Normanni e Svevi
L'emiro di Catania, Ibn Thiman, per sbarazzarsi del suo rivale, l'emiro di Castrogiovanni ( oggi Enna ), Ibn al Awas, chiese aiuto al Conte Ruggero d'Altavilla di Mileto, concedendogli "la Sicilia" se fosse riuscito a battere il suo nemico.
Così Ruggero d'Altavilla, con 139 cavalieri, dopo aver conquistato Messina e la fortezza di Rametta, si spostò verso l'interno ed occupò Troina dalla quale lanciò i suoi assalti ai castelli arabi, ma tralasciando in primo tempo Capizzi. Infatti, quando l'esercito saraceno nel 1063 partì da Palermo per catturare Ruggero, scelse come base di partenza per la battaglia la località " Birruso " sotto Capizzi, perché alle spalle si sentiva protetto dalla guarnigione e dalla popolazione musulmana capitina.
Non appena Ruggero ebbe sbaragliato l'esercito saraceno e rivolto verso Capizzi, i musulmani preferirono (forzatamente o volontariamente) emigrare, a tal punto chele terre capitine dovettero essere ripopolate da gente della Lombardia e dal Piemonte.
Avvenne così un cambio di coloni: agli arabi successero i lombardi; Capizzi venne inglobata nei possedimenti del Conte Enrico, dei Marchesi Aleramici.
Durante l'amministrazione aleramica Capizzi fornì alla corte normanna funzionari, tributi e soldati fedeli, tanto che venne a far parte del demanio della Corona.

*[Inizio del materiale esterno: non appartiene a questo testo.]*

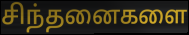
சிந்தனைகளை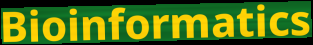
Bioinformatics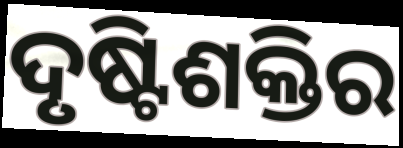
ଦୃଷ୍ଟିଶକ୍ତିରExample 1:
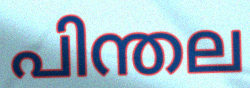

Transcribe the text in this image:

പിന്തല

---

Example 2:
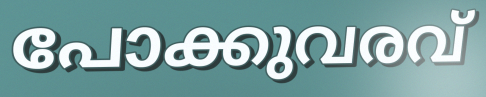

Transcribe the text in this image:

പോക്കുവരവ്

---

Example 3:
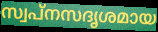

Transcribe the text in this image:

സ്വപ്നസദൃശമായ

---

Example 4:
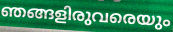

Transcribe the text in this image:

ഞങ്ങളിരുവരെയും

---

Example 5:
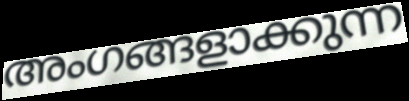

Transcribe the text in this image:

അംഗങ്ങളാക്കുന്ന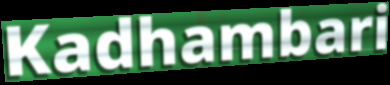
Kadhambari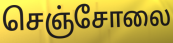
செஞ்சோலைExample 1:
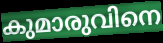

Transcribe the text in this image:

കുമാരുവിനെ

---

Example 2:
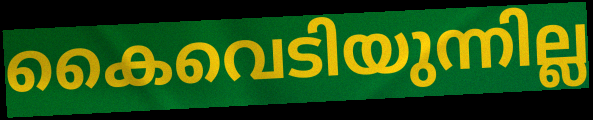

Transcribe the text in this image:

കൈവെടിയുന്നില്ല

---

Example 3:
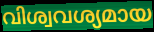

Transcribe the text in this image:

വിശ്വവശ്യമായ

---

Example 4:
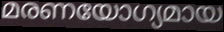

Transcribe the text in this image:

മരണയോഗ്യമായ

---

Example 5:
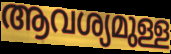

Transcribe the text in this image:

ആവശ്യമുള്ള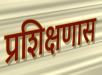
प्रशिक्षणास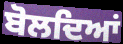
ਬੋਲਦਿਆਂ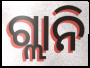
ଗ୍ଲାନି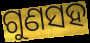
ଗୁଣସହ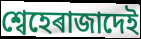
শ্বেহেৰাজাদেই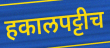
हकालपट्टीच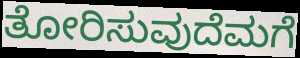
ತೋರಿಸುವುದೆಮಗೆ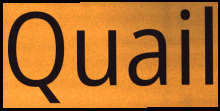
QuailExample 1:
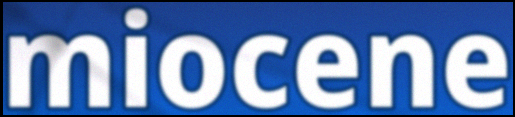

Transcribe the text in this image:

miocene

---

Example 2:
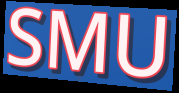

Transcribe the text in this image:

SMU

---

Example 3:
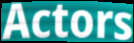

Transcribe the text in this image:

Actors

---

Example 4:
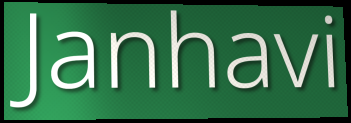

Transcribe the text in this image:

Janhavi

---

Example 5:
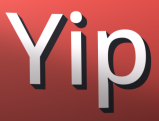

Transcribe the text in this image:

YipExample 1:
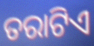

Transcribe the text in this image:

ତରାଟିଏ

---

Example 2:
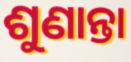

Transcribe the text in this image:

ଶୁଣାନ୍ତା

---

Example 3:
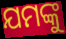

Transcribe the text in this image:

ଯମଙ୍କୁ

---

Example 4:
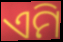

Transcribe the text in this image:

ଏମି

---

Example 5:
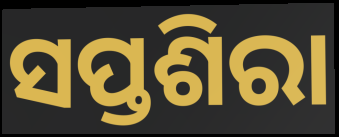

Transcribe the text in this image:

ସପ୍ତଶିରାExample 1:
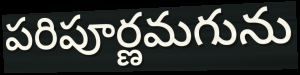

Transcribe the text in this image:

పరిపూర్ణమగును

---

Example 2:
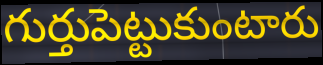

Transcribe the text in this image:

గుర్తుపెట్టుకుంటారు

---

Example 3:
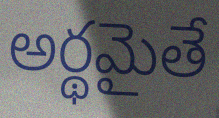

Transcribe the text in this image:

అర్థమైతే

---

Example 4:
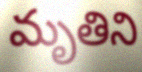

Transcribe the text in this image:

మృతిని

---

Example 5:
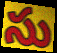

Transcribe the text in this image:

సుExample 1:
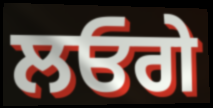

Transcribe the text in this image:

ਲਓਗੇ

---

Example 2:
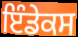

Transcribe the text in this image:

ਇੰਡੇਕਸ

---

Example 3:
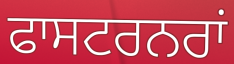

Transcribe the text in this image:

ਫਾਸਟਰਨਰਾਂ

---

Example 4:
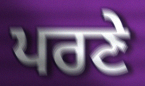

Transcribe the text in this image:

ਪਰਣੇ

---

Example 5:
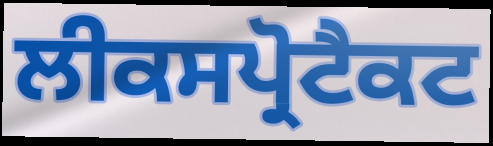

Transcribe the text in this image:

ਲੀਕਸਪ੍ਰੋਟੈਕਟ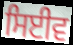
ਸਿਈਵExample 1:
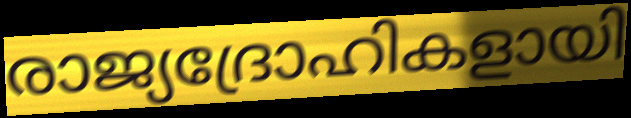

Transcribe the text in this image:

രാജ്യദ്രോഹികളായി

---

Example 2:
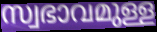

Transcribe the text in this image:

സ്വഭാവമുള്ള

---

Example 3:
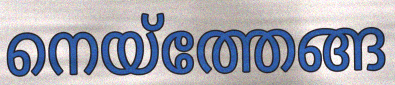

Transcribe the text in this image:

നെയ്ത്തേങ്ങ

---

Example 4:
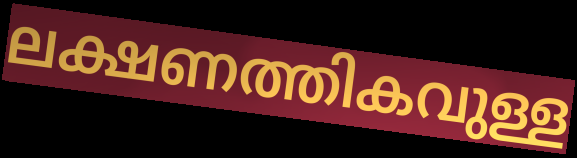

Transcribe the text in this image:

ലക്ഷണത്തികവുള്ള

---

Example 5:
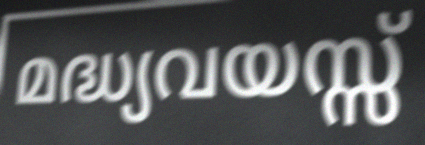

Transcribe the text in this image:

മദ്ധ്യവയസ്സ്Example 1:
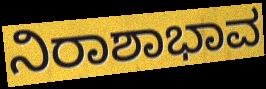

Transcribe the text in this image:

ನಿರಾಶಾಭಾವ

La ricchezza dei capitini sfiorì con l'avvento di Federico II di Svevia, il quale tolse i privilegi acquisiti dalla Sicilia in materia di commercio e impose un sistema fiscale molto esoso e sgradito.
I malcontenti sfociarono nella rivolta della Val Demone del 1232 con a capo Martini Bellione al quale si unirono i capitini per rivendicare la libertà civica che l'Imperatore aveva soppresso affidando la baronia di Capizzi a Federico d'Antiochia.
Allorché Federico II ebbe sottomesso Messina e le altre città ribelli, fece bruciare vivo il Bellione e rivolgendo verso l'entroterra fu spietato : fece radere al suolo Centuripe e il quartiere " Casalini " di Capizzi e ne fece trasferire le popolazioni a Palermo, dove andarono a colmare il vuoto lasciato dall'esodo musulmano. Molti capitini, però, preferirono pagare tributi molto esosi per non lasciare il proprio paese.